Bab 27. Sumpah Empat Penjaga

Pusaran api mulai mengecil dan dunia ilusi Ravankara mulai retak. Terdengar ledakan terakhir meredupkan nyala api.

Reruntuhan Kuil Api Purba pun lenyap. Ravankara jatuh berlutut di lantai batu pelataran kuil membelakangi pilar api. Sedangkan api di tangannya tinggal bara kecil yang meredup.

Bayuttara berdiri di tengah lingkaran batu beberapa langkah di depan Ravankara dengan napas berat. Saat itu hanya terdengar desir angin menerbangkan debu-debu di pelataran.

Ravankara menatap Bayuttara lama dengan tatapan mata yang berbeda dari biasanya. Tidak ada serangan dan tidak ada teriakan.

Ravankara berdiri perlahan. "Kau tidak membekukannya?"

Bayuttara menggeleng. "Aku bukan leluhurku."

Ravankara menunduk dan mengepalkan tangannya.

"Nila dan Satya .… mereka telah datang padaku," kata Ravankara. Bayuttara hanya diam.

"Mereka bilang aku harus mengesampingkan dendamku dan menjadi sahabat kalian," lanjut Ravankara kemudian tertawa kecil.

"Tapi aku belum bisa. Kalian jangan berharap terlalu jauh padaku. Tapi setelah ini aku tahu satu hal."

Bara di mata Ravankara terasa meredup. Sementara Bayuttara masih diam menunggu.

"Kau memang bukan leluhurmu," lanjut Ravankara lirih. Angin di ruangan itu terasa lebih ringan.

Bayuttara hanya mengangguk pelan kemudian berkata, "Dan kau … bukan sekadar api yang harus ditakuti."

Ravankara mendengus tapi tidak membantah. Mereka berdiri dalam diam bukan sebagai musuh dan belum juga sebagai sahabat. Tapi untuk pertama kalinya mereka bisa berdiri di sisi yang sama meski masih dipisahkan oleh bayangan masa lalu.

***

Kabut tipis masih menggantung di bawah pepohonan di Taman Unsur. Angin malam pun berembus membawa aroma dupa dan tanah basah.

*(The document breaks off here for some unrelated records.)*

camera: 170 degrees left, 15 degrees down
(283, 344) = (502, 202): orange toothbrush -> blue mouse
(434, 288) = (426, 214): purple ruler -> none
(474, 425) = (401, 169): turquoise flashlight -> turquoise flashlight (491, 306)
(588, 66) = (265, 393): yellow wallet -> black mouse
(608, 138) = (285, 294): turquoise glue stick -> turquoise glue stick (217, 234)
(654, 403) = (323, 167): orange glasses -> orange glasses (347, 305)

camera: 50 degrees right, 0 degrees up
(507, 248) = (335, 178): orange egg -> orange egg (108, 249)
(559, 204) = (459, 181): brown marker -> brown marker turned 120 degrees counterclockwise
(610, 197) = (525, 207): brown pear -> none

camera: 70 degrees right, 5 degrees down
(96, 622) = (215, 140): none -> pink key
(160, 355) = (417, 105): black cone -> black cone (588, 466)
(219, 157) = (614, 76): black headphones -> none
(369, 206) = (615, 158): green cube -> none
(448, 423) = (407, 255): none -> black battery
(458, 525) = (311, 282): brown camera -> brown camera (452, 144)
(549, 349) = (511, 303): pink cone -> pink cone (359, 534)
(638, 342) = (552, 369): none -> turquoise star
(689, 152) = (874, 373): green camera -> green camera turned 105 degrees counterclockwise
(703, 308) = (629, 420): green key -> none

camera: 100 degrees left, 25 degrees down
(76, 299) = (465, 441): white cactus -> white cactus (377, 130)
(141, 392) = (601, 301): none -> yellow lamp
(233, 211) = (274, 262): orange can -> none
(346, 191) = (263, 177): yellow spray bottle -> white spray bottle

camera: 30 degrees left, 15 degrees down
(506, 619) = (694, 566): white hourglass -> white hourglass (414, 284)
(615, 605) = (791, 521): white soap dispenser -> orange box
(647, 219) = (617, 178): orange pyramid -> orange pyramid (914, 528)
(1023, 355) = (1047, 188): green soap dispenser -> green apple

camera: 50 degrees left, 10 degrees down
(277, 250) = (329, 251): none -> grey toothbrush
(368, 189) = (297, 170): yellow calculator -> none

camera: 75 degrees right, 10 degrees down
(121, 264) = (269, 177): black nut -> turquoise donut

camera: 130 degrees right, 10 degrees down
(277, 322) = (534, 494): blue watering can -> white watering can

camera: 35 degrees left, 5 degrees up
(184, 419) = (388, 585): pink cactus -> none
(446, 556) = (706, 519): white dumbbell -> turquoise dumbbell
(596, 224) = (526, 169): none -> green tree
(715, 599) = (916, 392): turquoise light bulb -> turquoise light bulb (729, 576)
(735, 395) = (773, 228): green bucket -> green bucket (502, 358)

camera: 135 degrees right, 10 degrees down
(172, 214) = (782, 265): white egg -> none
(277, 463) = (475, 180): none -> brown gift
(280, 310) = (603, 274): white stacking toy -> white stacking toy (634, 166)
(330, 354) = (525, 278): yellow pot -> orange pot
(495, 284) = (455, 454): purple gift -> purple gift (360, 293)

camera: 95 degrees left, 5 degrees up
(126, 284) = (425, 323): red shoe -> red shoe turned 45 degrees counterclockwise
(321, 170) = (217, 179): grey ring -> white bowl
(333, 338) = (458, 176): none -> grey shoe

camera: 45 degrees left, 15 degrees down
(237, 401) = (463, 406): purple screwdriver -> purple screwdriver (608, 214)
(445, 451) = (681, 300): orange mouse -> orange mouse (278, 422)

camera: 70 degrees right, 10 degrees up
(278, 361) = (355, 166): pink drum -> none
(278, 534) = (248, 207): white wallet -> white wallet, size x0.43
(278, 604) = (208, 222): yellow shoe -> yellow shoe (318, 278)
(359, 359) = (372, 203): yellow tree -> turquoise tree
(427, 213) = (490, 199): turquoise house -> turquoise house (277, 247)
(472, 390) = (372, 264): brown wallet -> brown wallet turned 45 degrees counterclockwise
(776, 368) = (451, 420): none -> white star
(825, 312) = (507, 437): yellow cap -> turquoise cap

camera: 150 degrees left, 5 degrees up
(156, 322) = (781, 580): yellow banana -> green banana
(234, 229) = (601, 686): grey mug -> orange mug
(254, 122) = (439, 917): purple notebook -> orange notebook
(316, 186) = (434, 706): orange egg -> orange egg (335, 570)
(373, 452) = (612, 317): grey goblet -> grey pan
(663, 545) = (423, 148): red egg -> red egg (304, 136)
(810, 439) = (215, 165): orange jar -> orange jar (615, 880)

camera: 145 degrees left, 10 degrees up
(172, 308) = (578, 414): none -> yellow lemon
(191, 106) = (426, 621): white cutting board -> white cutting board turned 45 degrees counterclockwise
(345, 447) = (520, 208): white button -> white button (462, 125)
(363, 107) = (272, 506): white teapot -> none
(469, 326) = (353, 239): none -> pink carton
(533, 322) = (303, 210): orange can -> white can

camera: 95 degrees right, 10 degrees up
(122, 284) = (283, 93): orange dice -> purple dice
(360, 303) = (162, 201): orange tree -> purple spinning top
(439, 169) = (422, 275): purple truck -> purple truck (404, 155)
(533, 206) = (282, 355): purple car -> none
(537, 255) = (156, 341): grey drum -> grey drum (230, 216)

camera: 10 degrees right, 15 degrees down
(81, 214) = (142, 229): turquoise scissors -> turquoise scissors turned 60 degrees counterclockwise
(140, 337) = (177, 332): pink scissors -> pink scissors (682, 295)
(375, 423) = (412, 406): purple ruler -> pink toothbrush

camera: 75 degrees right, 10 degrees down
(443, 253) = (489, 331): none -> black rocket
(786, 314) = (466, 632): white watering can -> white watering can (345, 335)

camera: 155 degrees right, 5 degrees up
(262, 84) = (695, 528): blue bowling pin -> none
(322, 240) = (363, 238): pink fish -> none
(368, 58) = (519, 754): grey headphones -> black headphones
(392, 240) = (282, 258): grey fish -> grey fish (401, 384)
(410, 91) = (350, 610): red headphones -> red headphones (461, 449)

Nilacandra dan Satyabhumi muncul dengan langkah cepat dari arah lorong kuil. Napas mereka memburu. Mata mereka langsung tertuju pada bekas kobaran api di tengah lingkaran batu. "Apa yang telah terjadi di sini?" tanya Nilacandra.

Satyabhumi mendekat dengan gestur tubuh lebih waspada. "Ravankara, kau kehilangan kendali lagi?"

Ravankara hanya memandang Satyabhumi. Dia menghela napas panjang sambil mengalihkan pandangan matanya ke arah Bayuttara lalu ke Nilacandra. Keheningan turun sejenak melingkupi mereka berempat.

"Aku melihatnya lagi ... Kuil Api Purba. Malam itu ...," Ravankara membuka pembicaraan. Namun, dia menghentikan sebentar omongannya.

Ketiganya saling melempar pandangan dan masih diam menunggu.

"Kalian benar. Api memang tidak terkendali saat itu. Tapi pembekuan itu ...," kata Ravankara kemudian sambil melempar pandangan ke arah Bayuttara.

"... tetap kesalahan Klan Angin!" lanjutnya.

Bayuttara mengangguk pelan. Dia tidak membantah.

"Aku tahu," sahut Bayuttara dengan cepat. Jawaban itu membuat Ravankara terdiam.